Task objective: What is the number of lines in the data below that hold the word "cuboid"? Give nothing beyond that number.

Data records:
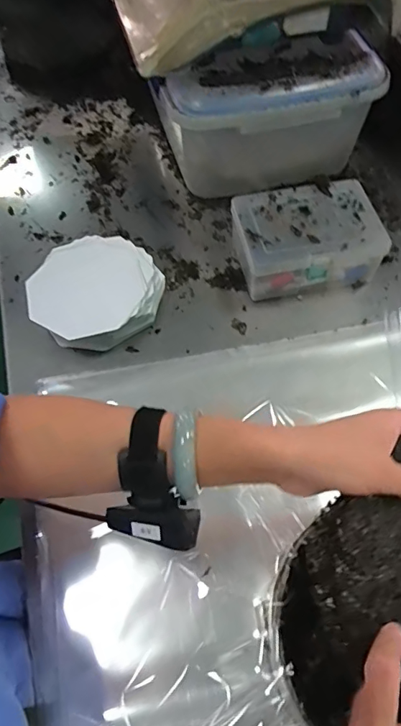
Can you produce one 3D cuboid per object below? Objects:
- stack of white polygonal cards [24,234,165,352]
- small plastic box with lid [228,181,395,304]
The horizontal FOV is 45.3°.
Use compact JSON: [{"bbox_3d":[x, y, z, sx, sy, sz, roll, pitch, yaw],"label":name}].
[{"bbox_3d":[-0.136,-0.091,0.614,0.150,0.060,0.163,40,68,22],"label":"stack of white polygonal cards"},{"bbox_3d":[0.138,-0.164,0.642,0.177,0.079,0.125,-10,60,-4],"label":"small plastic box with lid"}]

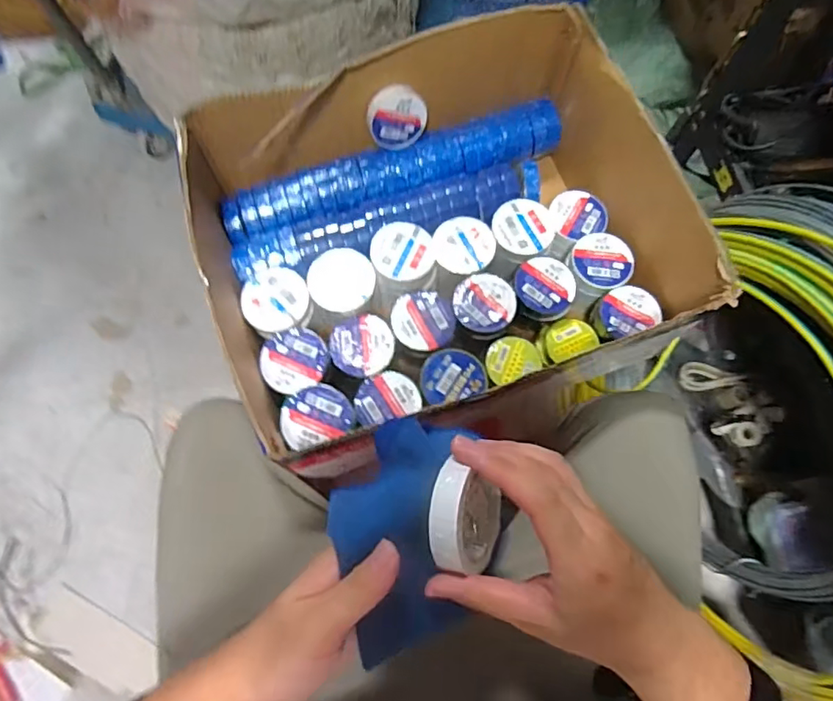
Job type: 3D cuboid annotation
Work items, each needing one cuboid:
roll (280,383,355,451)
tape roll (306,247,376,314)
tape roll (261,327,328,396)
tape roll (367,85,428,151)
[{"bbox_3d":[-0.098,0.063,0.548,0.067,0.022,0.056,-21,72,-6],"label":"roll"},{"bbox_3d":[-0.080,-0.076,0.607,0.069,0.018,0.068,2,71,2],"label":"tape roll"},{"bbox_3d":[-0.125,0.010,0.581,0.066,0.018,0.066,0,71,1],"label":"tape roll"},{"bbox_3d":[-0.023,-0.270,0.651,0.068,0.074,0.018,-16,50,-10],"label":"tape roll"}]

Result of this exercise: 3